» Brano
>>>>>
Et son joli roman nous permet de mieux approcher la complexité des relations mère-fille et du rapport à l'enfant, comme celle de l'Italie. De mieux comprendre aussi l'époque actuelle en se tournant vers ses racines.

 

 

 

 

 

 

 

 

 

L'Arminuta, Donatella di Pietrantonio, Einaudi, 2017, 164 p.

 

 

 

 

 

 

La Revenue, traduit par Nathalie Bauer, éditions du Seuil, 11/01/2018, 240 p.

A propos de l'auteure :

https://it.wikipedia.org/wiki/Donatella_Di_Pietrantonio

 

EXTRAITS :

p.3

1.

A tredici anni non conoscevo più l'altra mia madre.
Salivo a fatica le scale di casa sua con una valigia scomoda e una borsa piena di scarpe confuse. Sul pianerottolo mi ha accolto l'odore di fritto recente e un'attesa. La porta non voleva aprirsi, qualcuno dall'interno la scuoteva senza parole e armeggiavia con la serrura. Ho guardato un ragno dimenarsi nel vuoto, appeso all'estremità del suo filo.
<<<<<
» Informazioni sulla fonte
>>>>>
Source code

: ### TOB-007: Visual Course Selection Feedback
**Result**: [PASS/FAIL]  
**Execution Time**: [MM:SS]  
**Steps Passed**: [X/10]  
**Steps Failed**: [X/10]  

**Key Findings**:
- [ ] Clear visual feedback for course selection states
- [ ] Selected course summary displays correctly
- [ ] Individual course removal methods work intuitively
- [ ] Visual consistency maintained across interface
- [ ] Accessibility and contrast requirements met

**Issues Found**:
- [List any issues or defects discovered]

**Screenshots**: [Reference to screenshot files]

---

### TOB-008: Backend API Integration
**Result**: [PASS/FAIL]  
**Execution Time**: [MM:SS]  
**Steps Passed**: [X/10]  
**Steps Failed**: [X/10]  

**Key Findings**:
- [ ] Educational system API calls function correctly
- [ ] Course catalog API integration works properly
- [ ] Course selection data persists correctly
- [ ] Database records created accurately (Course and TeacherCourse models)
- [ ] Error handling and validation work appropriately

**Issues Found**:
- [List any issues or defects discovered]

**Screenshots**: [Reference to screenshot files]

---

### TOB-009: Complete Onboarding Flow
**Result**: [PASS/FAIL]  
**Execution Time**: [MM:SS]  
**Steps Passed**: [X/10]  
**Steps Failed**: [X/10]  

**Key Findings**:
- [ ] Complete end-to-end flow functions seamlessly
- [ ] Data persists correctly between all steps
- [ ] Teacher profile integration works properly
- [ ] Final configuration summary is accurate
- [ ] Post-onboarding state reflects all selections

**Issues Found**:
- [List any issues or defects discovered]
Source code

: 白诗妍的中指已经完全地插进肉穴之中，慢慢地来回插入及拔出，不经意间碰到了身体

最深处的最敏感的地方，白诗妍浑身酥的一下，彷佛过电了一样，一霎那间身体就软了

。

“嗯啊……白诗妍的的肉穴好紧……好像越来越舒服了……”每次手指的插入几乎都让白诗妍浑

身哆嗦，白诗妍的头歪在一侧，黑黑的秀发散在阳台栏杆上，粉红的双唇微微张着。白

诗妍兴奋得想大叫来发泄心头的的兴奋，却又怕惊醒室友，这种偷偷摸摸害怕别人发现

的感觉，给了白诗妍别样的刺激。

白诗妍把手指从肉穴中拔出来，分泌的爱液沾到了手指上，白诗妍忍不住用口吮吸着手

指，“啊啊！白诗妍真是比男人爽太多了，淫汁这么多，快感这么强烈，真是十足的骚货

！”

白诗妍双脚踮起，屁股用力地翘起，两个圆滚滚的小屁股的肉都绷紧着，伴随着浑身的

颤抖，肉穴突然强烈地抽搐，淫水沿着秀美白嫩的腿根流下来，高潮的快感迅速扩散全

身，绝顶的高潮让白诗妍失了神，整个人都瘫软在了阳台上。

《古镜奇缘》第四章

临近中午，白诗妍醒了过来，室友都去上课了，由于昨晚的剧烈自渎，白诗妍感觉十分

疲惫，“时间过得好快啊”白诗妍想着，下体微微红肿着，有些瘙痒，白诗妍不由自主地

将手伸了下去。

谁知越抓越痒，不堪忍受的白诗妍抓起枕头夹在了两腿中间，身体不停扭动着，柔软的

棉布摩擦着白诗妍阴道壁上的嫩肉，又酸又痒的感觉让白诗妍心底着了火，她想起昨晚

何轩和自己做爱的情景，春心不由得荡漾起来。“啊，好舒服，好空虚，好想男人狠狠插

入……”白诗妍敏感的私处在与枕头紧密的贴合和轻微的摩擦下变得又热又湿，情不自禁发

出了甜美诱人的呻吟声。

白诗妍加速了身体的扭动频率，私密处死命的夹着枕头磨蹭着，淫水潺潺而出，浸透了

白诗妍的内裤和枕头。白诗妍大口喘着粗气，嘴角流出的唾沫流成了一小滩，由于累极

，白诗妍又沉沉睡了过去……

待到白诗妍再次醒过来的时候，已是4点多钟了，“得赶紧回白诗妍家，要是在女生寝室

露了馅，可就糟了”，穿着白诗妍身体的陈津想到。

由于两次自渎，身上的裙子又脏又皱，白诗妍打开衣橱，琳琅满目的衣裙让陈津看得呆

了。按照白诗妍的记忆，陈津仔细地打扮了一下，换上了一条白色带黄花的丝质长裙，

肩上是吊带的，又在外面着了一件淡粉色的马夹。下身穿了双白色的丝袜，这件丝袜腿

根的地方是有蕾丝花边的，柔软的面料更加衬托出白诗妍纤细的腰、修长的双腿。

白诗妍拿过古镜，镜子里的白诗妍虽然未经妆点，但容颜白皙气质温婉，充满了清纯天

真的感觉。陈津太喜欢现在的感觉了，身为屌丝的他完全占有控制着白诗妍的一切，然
<<<<<
» Metti in pratica
A – Puoi riscrivere il brano su L'Arminuta partendo da "https://it.wikipedia.org/wiki/Donatella_Di_Pietrantonio" e proseguendo fino a "del suo filo.", rinominando "ragno" in "moscerino"?
B – Rispondi a queste domande sul brano su L'Arminuta:
(i) Chi ha tradotto La Revenue?
(ii) Con quale editore e in che anno è uscito L'Arminuta?
(iii) A quanti anni chi racconta non conosceva più l'altra madre?
C – Prosegui il brano su L'Arminuta dopo l'ultima frase, quella del ragno appeso al suo filo.

» Risposte
A –
https://it.wikipedia.org/wiki/Donatella_Di_Pietrantonio

 

EXTRAITS :

p.3

1.

A tredici anni non conoscevo più l'altra mia madre.
Salivo a fatica le scale di casa sua con una valigia scomoda e una borsa piena di scarpe confuse. Sul pianerottolo mi ha accolto l'odore di fritto recente e un'attesa. La porta non voleva aprirsi, qualcuno dall'interno la scuoteva senza parole e armeggiavia con la serrura. Ho guardato un moscerino dimenarsi nel vuoto, appeso all'estremità del suo filo.

B –
(i) Nathalie Bauer.
(ii) Con Einaudi, nel 2017.
(iii) A tredici anni.

C –
Dopo lo scatto metallico è comparsa una bambina con le trecce allentate, vecchie di qualche giorno. Era mia sorella, ma non l'avevo mai vista. Ha scostato l'anta per farmi entrare, tenendomi adosso gli occhi pugenti. Ci somigliavamo allora, più che da adulte.


 

p.14/15

6.

(...)

- Pela il pollastro, - mi ha ordinato allungandomi l'animale morto che teneva per le zampe, con la testa penzoloni. Qualcuno doveva essere salito al portaglielo, avevo sentito delle chiacchiere sul pianerottolo, alla fine i suoi ringraziamenti. - Poi lo scorporisci.

- Cosa ? Non capisco.

- Che te lo mangi così ? Gli devi leva' le piume, no ? Dopo lo tagli e gli cacci le budella, - ha spiegato scuotendo leggermente il bracio teso verso di me.

Ho mosso un passo indietro e distolto gli occhi.

- Non ci riesco, mi fa impressione. Posso occuparmi delle pulizie.
Mi ha guardata senza dire più niente. Ha sbattuto la carcassa sul ripiano del lavandino, con un tonfo ovatto, e ha cominciato furiosa a strappare le penne.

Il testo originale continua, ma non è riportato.